§ EXTRACTED MATERIAL:
===

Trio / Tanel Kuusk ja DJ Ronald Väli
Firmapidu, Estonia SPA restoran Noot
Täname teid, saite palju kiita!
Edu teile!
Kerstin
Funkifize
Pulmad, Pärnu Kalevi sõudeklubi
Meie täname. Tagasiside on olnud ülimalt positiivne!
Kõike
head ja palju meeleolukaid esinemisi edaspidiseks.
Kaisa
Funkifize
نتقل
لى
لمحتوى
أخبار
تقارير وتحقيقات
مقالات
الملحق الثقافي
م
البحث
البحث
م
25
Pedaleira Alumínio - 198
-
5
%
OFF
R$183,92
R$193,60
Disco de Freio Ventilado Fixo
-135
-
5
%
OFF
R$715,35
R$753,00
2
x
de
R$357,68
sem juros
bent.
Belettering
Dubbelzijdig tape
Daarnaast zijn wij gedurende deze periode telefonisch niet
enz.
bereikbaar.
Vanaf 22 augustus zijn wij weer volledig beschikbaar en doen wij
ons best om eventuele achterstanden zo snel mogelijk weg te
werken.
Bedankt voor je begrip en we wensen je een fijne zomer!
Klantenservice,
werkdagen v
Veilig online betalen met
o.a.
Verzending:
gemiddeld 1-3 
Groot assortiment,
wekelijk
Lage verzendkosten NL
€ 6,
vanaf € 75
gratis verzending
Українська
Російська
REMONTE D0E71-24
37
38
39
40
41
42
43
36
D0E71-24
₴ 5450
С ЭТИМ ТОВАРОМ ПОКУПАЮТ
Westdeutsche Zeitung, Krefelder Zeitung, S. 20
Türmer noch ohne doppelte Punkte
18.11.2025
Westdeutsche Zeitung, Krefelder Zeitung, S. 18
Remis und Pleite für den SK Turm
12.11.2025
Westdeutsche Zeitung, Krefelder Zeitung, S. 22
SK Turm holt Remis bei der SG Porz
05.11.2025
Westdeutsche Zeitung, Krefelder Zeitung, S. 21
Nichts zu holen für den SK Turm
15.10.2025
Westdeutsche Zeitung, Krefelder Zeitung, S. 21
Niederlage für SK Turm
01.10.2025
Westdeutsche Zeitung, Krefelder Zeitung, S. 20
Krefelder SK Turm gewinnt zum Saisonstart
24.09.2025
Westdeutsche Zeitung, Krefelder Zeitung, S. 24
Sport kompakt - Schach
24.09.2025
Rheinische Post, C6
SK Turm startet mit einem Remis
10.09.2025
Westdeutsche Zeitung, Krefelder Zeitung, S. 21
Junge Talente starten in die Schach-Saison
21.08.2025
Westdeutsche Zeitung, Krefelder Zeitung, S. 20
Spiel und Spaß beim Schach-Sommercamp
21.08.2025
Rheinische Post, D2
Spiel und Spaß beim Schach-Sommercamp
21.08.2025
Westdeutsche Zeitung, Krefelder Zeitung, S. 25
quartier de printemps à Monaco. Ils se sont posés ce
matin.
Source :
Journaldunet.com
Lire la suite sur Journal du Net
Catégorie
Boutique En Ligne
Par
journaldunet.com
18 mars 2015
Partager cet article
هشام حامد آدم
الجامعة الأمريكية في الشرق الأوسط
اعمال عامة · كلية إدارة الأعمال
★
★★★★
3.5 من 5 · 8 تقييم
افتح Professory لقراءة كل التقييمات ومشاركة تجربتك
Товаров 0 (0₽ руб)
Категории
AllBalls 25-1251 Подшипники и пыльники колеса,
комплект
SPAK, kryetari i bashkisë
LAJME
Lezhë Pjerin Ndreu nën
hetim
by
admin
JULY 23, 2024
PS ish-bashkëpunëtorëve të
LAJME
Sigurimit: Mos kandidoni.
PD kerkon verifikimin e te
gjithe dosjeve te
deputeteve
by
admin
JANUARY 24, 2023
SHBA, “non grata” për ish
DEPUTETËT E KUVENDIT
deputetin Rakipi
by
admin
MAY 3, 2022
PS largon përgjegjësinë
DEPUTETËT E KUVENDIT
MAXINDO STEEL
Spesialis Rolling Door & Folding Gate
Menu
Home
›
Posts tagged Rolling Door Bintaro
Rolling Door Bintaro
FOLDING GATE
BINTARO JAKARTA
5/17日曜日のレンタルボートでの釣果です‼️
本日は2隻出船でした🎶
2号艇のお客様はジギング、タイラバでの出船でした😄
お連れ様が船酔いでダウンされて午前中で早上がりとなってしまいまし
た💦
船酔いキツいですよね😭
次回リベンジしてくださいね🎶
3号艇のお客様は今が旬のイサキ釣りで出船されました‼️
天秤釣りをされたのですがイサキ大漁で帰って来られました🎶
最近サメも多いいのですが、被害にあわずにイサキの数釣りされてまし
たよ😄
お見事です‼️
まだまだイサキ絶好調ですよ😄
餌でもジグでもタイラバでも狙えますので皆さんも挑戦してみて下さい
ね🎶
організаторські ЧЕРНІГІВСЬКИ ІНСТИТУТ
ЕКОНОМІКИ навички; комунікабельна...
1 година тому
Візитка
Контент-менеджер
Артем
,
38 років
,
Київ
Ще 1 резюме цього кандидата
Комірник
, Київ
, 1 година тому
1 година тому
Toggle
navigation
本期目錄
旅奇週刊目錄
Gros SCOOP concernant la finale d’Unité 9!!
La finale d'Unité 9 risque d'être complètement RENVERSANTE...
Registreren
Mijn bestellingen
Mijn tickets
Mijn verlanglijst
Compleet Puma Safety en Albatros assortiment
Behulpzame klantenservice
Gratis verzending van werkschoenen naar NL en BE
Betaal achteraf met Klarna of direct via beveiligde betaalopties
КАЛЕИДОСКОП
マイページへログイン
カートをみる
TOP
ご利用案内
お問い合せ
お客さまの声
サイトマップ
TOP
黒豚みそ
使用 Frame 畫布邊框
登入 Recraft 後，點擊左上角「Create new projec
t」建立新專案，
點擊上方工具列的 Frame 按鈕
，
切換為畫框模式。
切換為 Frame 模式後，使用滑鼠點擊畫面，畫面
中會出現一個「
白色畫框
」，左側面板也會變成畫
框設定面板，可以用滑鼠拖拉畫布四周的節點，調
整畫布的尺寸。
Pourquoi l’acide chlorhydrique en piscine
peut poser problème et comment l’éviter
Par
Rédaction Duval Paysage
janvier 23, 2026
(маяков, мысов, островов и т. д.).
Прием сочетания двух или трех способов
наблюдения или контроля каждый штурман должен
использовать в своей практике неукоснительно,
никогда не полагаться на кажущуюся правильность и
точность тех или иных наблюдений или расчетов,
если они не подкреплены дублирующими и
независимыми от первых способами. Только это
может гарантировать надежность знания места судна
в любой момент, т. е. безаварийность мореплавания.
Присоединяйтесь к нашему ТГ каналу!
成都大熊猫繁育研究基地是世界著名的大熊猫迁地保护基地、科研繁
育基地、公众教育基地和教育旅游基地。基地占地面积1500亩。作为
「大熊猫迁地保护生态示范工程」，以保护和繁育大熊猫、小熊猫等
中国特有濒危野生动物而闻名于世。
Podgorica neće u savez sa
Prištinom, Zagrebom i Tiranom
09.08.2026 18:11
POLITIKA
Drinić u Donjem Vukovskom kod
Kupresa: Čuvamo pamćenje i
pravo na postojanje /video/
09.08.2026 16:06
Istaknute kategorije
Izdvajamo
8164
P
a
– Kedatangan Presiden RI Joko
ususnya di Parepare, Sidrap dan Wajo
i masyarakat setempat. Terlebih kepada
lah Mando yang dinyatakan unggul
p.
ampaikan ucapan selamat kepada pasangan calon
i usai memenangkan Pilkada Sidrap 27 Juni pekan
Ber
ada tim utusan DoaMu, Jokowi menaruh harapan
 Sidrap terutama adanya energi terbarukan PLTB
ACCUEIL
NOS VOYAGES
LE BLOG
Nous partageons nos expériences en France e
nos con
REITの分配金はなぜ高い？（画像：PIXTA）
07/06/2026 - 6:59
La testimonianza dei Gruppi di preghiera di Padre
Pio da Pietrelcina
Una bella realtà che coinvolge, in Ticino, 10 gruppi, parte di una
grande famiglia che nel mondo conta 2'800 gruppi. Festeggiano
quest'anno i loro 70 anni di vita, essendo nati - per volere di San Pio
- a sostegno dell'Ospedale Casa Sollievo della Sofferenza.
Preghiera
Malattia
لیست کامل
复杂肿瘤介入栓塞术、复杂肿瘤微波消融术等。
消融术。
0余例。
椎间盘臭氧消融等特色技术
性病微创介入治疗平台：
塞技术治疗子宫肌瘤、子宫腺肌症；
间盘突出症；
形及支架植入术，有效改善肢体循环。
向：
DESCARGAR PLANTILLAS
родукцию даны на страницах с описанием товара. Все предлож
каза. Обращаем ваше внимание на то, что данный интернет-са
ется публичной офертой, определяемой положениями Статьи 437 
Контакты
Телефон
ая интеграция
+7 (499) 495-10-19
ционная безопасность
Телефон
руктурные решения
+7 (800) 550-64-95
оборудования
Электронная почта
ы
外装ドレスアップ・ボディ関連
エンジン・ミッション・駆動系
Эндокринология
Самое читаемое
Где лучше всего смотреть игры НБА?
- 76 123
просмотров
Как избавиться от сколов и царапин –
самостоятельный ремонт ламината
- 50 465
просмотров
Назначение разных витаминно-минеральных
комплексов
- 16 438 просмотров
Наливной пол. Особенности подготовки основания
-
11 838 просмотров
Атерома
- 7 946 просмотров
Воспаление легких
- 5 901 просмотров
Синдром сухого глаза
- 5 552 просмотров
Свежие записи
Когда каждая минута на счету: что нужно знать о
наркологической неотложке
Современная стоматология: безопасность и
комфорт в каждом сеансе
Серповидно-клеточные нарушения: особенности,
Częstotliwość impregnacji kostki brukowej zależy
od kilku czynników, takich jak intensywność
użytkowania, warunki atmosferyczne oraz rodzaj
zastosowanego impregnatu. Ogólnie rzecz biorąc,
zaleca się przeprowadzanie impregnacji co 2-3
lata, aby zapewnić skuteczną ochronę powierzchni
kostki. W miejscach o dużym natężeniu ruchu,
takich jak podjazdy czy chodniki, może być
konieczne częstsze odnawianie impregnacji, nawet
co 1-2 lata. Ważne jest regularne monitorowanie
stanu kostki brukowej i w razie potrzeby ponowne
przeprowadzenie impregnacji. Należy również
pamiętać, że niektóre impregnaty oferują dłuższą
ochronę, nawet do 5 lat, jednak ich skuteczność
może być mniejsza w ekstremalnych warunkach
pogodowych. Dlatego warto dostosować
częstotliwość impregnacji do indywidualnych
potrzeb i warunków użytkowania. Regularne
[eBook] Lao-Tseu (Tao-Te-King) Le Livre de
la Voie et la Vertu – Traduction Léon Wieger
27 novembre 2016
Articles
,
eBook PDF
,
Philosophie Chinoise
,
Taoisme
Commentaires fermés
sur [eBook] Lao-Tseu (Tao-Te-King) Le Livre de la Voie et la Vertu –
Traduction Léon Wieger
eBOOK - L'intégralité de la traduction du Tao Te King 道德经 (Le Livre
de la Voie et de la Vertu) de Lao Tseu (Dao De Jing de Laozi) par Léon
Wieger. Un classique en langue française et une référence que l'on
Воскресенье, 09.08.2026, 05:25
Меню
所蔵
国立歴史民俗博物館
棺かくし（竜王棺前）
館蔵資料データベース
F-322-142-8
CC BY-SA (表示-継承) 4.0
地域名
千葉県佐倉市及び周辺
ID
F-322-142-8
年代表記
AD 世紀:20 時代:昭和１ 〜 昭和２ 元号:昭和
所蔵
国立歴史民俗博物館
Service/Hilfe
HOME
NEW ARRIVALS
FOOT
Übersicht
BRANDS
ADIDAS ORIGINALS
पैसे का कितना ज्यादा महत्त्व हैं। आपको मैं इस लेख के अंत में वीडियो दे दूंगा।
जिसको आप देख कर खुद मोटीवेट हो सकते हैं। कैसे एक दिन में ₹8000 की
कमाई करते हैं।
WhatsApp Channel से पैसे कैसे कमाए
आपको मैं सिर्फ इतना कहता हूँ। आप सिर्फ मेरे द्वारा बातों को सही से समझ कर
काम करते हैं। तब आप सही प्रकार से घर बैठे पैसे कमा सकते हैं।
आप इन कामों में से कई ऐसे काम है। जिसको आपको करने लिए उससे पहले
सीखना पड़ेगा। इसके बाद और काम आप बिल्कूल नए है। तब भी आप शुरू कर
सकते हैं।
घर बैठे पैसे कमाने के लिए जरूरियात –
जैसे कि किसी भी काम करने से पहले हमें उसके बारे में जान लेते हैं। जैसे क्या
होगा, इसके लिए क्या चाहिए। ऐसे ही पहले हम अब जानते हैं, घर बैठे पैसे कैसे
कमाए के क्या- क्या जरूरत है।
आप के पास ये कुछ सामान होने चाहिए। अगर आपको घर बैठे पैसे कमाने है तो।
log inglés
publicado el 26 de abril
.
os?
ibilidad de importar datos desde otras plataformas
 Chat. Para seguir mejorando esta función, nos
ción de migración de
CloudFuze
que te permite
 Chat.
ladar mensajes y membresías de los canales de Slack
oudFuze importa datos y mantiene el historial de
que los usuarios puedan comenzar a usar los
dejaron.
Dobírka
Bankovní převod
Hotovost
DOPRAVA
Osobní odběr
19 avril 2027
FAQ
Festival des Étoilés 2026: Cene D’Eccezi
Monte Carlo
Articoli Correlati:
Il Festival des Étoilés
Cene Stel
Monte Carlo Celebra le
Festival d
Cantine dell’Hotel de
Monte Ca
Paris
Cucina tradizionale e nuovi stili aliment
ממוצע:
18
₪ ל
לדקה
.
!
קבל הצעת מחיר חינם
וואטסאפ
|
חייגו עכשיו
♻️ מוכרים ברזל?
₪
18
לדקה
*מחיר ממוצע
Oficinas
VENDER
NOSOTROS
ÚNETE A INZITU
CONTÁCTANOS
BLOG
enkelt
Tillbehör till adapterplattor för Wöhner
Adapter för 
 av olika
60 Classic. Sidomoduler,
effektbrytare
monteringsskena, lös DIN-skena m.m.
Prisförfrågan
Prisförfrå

===

§ WORK REQUIRED:
Every line of the listing that holds "nawet" counts once. Say how many such lines there are, using only a number.

§ YOUR SOLUTION:
2